Guests and speakers at Money Ready's NI roundtable event

Money Ready Voices: Transforming financial futures for NI’s care-experienced young people

Guests and speakers at Money Ready's NI roundtable event

Care-experienced young people are expected to manage their own finances overnight, often without the gradual exposure to money that most of their peers build up over years. There’s no family safety net to fall back on, no one to call when something goes wrong, and too often, no one who taught them the basics in the first place. 

What’s standing in the way, and what would it take to change it? That’s what we explored at our latest Money Ready Voices event, a roundtable discussion held on Friday 19th June in Belfast.

Held at The Innovation Factory, the event brought together practitioners and partners working with care-experienced young people across Northern Ireland to discuss financial scaffolding, knowledge gaps and what effective financial education could look like for this group. Following an introduction and insights from Angela Hillan, Northern Ireland Manager at Money Ready, guests took part in two rounds of roundtable discussion. 

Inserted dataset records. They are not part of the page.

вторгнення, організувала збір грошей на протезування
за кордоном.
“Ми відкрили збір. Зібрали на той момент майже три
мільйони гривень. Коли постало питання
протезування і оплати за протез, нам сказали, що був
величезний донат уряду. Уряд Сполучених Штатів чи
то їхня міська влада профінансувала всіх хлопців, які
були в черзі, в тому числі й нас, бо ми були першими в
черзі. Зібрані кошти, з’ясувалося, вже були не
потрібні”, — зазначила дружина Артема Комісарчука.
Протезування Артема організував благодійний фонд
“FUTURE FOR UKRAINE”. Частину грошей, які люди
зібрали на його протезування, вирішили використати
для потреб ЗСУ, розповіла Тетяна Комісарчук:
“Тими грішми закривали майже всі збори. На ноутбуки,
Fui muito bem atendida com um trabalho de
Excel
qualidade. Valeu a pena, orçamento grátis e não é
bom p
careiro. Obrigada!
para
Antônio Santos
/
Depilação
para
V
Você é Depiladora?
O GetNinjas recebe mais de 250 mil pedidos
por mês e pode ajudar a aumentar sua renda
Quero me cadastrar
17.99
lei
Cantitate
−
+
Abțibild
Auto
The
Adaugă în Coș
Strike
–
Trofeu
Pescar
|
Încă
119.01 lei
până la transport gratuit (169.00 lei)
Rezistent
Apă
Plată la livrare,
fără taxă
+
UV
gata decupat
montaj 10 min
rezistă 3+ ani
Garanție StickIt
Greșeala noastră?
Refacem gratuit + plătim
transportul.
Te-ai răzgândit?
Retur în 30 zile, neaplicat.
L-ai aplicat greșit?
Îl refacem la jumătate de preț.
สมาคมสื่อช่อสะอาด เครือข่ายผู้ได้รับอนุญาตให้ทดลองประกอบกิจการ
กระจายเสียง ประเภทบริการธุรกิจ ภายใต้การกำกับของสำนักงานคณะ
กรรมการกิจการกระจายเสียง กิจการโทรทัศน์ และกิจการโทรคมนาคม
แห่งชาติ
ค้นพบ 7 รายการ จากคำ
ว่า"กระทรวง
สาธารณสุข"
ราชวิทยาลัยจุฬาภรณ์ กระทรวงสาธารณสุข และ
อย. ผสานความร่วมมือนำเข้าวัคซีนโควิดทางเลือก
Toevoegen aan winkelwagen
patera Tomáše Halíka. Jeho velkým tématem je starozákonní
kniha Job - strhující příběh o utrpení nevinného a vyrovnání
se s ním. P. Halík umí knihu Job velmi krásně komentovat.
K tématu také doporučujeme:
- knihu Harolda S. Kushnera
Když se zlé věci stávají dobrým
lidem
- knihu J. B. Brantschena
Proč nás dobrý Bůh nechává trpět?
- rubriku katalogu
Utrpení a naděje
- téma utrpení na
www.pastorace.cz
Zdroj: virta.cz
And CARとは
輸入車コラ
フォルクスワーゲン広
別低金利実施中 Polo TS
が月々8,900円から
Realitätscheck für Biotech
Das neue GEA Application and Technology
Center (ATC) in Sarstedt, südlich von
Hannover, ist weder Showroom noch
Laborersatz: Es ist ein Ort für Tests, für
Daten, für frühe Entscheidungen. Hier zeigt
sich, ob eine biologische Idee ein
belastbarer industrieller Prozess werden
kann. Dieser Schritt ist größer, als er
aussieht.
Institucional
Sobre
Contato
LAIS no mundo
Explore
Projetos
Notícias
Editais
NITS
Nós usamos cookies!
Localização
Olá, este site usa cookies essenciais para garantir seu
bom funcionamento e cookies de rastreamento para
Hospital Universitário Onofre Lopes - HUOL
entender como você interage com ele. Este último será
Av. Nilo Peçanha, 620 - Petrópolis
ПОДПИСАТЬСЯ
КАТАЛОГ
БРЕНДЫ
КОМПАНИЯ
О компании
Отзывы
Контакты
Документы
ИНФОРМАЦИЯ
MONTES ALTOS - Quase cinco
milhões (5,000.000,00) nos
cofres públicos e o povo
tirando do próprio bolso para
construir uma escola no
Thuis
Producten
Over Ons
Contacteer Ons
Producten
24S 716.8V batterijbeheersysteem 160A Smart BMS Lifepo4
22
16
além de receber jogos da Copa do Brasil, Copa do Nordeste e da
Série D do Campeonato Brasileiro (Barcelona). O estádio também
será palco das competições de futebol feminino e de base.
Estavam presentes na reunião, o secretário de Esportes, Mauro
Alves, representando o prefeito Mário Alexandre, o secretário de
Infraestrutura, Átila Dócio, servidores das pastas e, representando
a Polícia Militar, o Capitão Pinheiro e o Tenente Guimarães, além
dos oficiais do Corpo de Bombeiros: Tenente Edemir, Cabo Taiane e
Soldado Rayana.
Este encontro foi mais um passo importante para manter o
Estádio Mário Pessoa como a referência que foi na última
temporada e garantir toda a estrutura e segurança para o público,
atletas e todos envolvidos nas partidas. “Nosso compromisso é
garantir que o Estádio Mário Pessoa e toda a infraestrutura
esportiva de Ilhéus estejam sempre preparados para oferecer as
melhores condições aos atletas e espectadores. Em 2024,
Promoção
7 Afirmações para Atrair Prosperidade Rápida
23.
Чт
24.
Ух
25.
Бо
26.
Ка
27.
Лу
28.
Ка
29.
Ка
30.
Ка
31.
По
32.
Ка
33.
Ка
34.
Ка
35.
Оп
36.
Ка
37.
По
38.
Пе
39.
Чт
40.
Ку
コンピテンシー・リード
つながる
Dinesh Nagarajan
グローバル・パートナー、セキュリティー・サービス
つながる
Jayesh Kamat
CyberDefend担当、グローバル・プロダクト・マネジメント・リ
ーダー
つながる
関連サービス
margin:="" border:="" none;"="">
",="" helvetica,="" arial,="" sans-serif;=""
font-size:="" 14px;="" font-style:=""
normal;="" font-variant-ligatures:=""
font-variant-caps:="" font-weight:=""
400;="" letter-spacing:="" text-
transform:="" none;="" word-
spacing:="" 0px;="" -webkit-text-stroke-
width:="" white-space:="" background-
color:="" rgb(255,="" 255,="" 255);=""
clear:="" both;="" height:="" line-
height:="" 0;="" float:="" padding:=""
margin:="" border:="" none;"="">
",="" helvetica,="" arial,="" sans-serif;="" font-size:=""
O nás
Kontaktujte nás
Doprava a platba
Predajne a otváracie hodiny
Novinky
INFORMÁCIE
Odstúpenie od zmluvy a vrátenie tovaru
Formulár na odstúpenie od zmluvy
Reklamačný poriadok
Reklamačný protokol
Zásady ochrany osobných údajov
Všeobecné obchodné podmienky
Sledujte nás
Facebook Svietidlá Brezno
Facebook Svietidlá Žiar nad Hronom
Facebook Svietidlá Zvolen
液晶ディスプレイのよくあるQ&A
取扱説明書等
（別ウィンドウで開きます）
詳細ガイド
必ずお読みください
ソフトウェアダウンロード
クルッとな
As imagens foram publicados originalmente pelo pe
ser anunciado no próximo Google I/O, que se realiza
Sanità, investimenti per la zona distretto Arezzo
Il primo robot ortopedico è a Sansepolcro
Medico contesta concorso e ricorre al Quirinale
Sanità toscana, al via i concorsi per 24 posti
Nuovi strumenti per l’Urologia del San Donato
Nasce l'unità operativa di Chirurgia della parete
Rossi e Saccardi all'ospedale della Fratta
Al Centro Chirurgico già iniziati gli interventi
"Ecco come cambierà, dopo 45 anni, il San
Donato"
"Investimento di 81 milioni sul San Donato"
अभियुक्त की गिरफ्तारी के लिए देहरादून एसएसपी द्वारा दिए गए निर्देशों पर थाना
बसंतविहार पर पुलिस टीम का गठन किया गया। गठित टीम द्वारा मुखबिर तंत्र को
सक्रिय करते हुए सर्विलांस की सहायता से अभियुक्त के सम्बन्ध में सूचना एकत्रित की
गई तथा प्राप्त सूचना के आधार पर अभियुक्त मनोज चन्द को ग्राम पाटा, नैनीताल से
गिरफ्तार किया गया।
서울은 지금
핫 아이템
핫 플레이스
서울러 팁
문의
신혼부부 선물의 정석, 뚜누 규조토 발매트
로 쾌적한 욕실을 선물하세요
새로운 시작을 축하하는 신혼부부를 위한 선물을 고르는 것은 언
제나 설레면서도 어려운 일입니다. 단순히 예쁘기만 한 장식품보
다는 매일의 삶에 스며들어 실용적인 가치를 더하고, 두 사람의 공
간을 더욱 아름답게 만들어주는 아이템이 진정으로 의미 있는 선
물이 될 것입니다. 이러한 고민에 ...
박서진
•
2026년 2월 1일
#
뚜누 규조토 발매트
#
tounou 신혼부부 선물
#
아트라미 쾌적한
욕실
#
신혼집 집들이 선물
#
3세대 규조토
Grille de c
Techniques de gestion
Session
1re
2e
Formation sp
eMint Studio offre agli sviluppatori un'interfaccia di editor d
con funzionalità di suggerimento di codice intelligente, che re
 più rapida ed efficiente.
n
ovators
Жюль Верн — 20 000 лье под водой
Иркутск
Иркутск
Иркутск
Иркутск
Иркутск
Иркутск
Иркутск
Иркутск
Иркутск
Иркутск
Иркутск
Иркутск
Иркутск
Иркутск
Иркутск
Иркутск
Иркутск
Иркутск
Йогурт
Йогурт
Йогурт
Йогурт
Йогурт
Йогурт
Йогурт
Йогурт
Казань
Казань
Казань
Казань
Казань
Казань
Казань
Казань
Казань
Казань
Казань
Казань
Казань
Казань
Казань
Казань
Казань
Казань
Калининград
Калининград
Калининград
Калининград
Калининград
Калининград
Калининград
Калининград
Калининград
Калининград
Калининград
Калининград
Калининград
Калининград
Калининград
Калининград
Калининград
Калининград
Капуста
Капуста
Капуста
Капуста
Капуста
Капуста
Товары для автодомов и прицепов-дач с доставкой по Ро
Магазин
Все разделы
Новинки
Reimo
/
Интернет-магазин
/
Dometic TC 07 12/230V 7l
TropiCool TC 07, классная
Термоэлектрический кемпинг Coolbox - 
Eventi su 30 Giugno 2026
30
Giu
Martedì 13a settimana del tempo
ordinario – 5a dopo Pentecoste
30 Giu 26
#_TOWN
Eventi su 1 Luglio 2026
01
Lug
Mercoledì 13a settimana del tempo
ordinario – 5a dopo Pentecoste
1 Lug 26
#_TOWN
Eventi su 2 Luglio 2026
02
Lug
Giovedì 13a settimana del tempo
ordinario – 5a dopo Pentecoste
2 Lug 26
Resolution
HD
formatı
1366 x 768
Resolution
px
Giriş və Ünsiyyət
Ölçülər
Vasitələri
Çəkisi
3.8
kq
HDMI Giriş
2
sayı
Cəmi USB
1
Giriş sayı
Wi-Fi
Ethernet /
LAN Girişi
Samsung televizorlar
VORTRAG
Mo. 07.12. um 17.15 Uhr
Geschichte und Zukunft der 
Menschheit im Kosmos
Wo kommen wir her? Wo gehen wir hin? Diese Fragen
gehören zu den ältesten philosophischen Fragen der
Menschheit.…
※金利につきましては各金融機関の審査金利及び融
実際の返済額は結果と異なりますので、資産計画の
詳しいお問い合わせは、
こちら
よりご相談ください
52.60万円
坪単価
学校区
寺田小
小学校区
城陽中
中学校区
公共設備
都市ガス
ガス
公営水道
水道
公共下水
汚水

Attendees included representatives from VOYPIC, Barnardo’s NI, Money and Pensions Service (MaPS), Foster Care Associates, The Fostering Network, Belfast Health and Social Care Trust, and more. 

Insights from the discussion that stood out

  • Care often means everything is managed, until suddenly it isn’t: In care settings, young people typically have day-to-day financial decisions made on their behalf, from shopping to school trips. Due to this, attendees described how the transition to independence at 18 felt as a sudden “cliff-edge” shift rather than a gradual one. 
  • Family scaffolding is doing more work than we realise: For most young people, family offers an informal safety net – someone to call in a crisis, a model for budgeting, guidance on a first payslip or tenancy. Attendees discussed how care-experienced young people often don’t have this, and how it shows up in practical terms, from no one to call in an emergency to no guarantor for a tenancy. 
  • Knowledge gaps leave young people vulnerable: Several attendees raised how a lack of financial knowledge, combined with not knowing who to trust or ask, can leave care-experienced young people exposed to risk, including scams and financial harm. 

Overall, the discussion surfaced a wide range of experiences and challenges facing care-experienced young people in Northern Ireland today. 

Next steps 

Thank you to everyone who joined us on the day. It was great to see such lively discussion in the room and hear so much alignment on what needs to change. Please look out for the full roundtable report coming soon.